**What to produce**: All of the entries should be restated word for word, but without their pictures.

Saved entries:
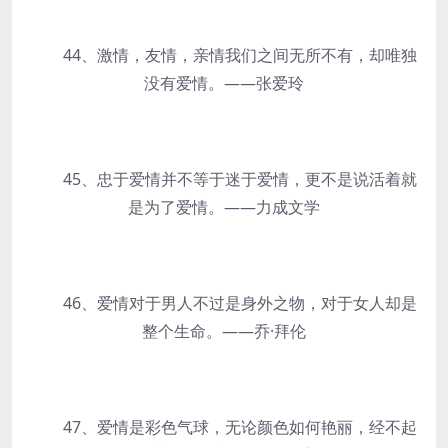
44、激情，友情，亲情我们之间无所不有，却唯独
没有爱情。——张爱玲
45、忠于爱情并不等于迷于爱情，更不是说活着就
是为了爱情。——力成文学
46、爱情对于男人不过是身外之物，对于女人却是
整个生命。——乔·拜伦
47、爱情是彩色气球，无论颜色如何艳丽，经不起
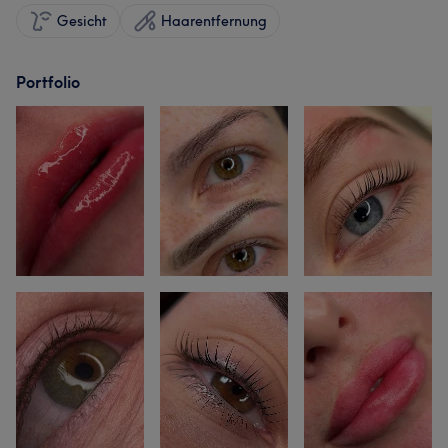
Gesicht
Haarentfernung
Portfolio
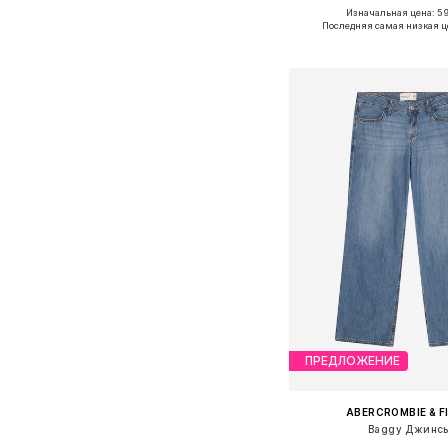
Изначальная цена: 59
Доступно множество 
Последняя самая низкая ц
Добавить в ко
ПРЕДЛОЖЕНИЕ
ABERCROMBIE & F
Baggy Джинс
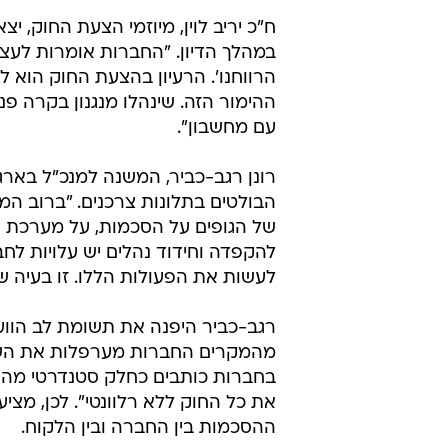
ח"כ יריב לוין, מיוזמי הצעת החוק, יצ
במהלך הדיון. "החברות אומרות לעצמן 
הרווחנו'. הרעיון בהצעת החוק הוא 
ההימור הזה. שינהלו מנגנון בקרה פנ
עם מחשבון".
רונן רגב-כביר, המשנה למנכ"ל בארגו
הבולטים בתלונות צרכנים. "ברוב המק
של הגופים על הסכמות, על מערכת החי
להקפדה וחידוד נהלים יש עלויות לח
לעשות את הפעולות הללו. זו בעיה ש
רגב-כביר היפנה את תשומת לב הווע
מהמקרים החברות מערפלות את השאל
בחברות כותבים כחלק סטנדרטי מהתש
את כל החוק ללא רלוונטי". לכן, מצ
ההסכמות בין החברה ובין הלקוח.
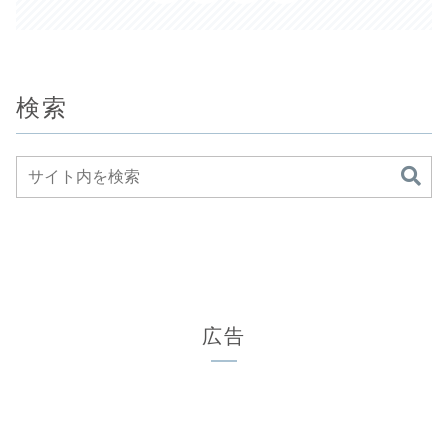
検索
広告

**Answer box**:
44、激情，友情，亲情我们之间无所不有，却唯独
没有爱情。——张爱玲
45、忠于爱情并不等于迷于爱情，更不是说活着就
是为了爱情。——力成文学
46、爱情对于男人不过是身外之物，对于女人却是
整个生命。——乔·拜伦
47、爱情是彩色气球，无论颜色如何艳丽，经不起
Gesicht
Haarentfernung
Portfolio
Изначальная цена: 59
Доступно множество 
Последняя самая низкая ц
Добавить в ко
ПРЕДЛОЖЕНИЕ
ABERCROMBIE & F
Baggy Джинс
ח"כ יריב לוין, מיוזמי הצעת החוק, יצ
במהלך הדיון. "החברות אומרות לעצמן 
הרווחנו'. הרעיון בהצעת החוק הוא 
ההימור הזה. שינהלו מנגנון בקרה פנ
עם מחשבון".
רונן רגב-כביר, המשנה למנכ"ל בארגו
הבולטים בתלונות צרכנים. "ברוב המק
של הגופים על הסכמות, על מערכת החי
להקפדה וחידוד נהלים יש עלויות לח
לעשות את הפעולות הללו. זו בעיה ש
רגב-כביר היפנה את תשומת לב הווע
מהמקרים החברות מערפלות את השאל
בחברות כותבים כחלק סטנדרטי מהתש
את כל החוק ללא רלוונטי". לכן, מצ
ההסכמות בין החברה ובין הלקוח.
検索
広告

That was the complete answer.